• _WORK TO COMPLETE_: Give the number of lines in the entries that contain "Python". State only the count.

■ ■ ■

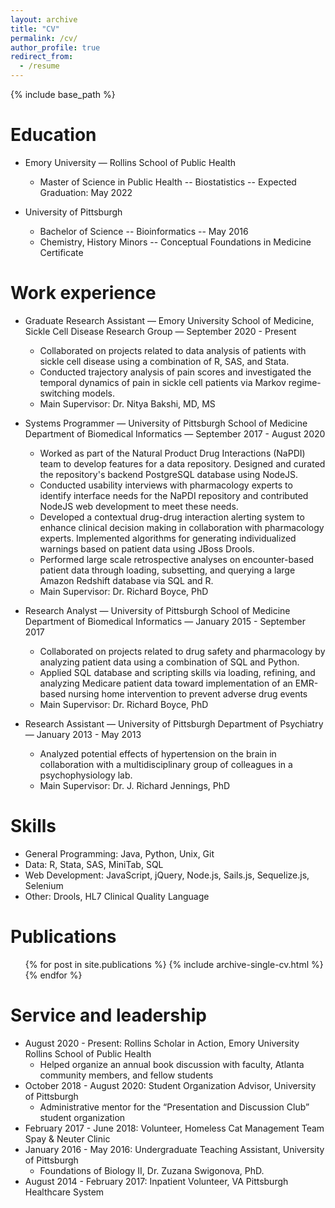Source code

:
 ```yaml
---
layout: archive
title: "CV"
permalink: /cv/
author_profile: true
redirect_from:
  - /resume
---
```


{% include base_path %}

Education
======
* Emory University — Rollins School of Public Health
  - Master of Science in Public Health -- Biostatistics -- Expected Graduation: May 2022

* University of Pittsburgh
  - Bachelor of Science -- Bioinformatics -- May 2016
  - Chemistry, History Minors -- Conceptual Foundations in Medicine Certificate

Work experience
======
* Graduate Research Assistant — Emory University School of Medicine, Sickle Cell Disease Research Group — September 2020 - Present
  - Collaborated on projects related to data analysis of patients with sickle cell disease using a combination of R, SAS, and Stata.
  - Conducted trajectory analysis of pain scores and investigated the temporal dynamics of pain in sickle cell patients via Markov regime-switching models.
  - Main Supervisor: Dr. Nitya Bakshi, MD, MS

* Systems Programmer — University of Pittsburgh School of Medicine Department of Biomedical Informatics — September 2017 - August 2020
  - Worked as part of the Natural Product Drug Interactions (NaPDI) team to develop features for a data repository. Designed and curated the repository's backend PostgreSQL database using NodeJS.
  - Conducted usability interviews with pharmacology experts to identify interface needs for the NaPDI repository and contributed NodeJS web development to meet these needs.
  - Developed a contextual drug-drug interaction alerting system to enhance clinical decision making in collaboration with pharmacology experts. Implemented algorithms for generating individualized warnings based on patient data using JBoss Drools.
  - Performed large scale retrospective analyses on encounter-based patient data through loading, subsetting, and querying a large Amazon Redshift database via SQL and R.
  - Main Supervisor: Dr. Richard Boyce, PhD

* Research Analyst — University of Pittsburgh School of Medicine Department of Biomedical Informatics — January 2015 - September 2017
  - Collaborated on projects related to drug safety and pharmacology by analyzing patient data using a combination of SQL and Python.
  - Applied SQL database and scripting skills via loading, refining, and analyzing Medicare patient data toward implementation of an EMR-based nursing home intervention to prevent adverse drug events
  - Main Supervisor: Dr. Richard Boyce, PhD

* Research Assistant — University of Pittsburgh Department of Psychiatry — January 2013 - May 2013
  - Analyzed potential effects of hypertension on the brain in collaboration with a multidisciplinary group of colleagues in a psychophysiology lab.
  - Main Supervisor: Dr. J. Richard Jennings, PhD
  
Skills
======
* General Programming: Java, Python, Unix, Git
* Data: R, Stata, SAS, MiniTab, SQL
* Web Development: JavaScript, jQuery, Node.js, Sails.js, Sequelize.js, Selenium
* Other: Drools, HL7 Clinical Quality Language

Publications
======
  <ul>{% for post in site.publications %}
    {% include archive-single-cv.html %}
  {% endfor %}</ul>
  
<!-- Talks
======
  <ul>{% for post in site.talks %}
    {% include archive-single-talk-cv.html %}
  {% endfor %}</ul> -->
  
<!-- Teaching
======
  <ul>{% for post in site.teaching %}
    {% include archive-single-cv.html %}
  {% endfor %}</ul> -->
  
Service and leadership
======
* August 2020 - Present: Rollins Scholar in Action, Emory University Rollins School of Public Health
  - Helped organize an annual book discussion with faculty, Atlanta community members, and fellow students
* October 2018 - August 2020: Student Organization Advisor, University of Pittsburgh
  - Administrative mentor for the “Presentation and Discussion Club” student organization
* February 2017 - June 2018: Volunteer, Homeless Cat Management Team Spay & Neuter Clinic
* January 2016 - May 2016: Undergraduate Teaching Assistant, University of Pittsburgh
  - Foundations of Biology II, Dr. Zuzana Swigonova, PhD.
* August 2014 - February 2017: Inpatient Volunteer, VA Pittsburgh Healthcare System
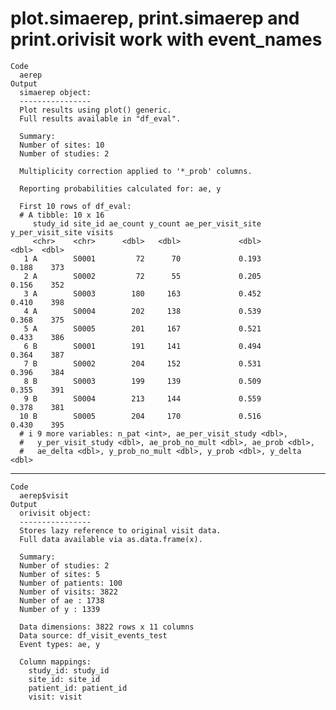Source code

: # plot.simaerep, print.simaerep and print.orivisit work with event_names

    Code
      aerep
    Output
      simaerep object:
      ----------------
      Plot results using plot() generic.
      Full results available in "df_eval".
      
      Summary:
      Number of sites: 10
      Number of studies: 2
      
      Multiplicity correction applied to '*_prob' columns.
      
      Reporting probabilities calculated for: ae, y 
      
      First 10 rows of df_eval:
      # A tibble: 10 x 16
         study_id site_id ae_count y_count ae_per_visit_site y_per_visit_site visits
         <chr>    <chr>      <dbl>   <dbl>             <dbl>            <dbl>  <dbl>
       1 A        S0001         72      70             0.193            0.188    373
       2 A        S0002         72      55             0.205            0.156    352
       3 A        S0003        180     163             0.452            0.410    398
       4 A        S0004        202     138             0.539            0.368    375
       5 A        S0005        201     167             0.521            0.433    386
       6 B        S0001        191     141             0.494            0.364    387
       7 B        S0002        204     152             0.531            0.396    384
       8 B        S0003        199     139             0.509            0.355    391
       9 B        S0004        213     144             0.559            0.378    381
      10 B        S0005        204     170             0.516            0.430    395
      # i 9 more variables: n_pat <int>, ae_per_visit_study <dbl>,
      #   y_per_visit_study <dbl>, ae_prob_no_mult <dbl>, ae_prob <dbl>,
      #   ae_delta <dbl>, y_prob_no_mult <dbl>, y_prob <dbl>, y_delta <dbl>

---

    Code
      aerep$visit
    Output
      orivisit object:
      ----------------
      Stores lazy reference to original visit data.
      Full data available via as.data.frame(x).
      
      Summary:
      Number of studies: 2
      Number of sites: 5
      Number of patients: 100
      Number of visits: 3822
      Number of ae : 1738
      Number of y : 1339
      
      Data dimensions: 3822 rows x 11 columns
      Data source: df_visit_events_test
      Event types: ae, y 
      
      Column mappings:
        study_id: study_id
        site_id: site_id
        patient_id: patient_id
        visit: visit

■ ■ ■

• _TASK ANSWER_: 2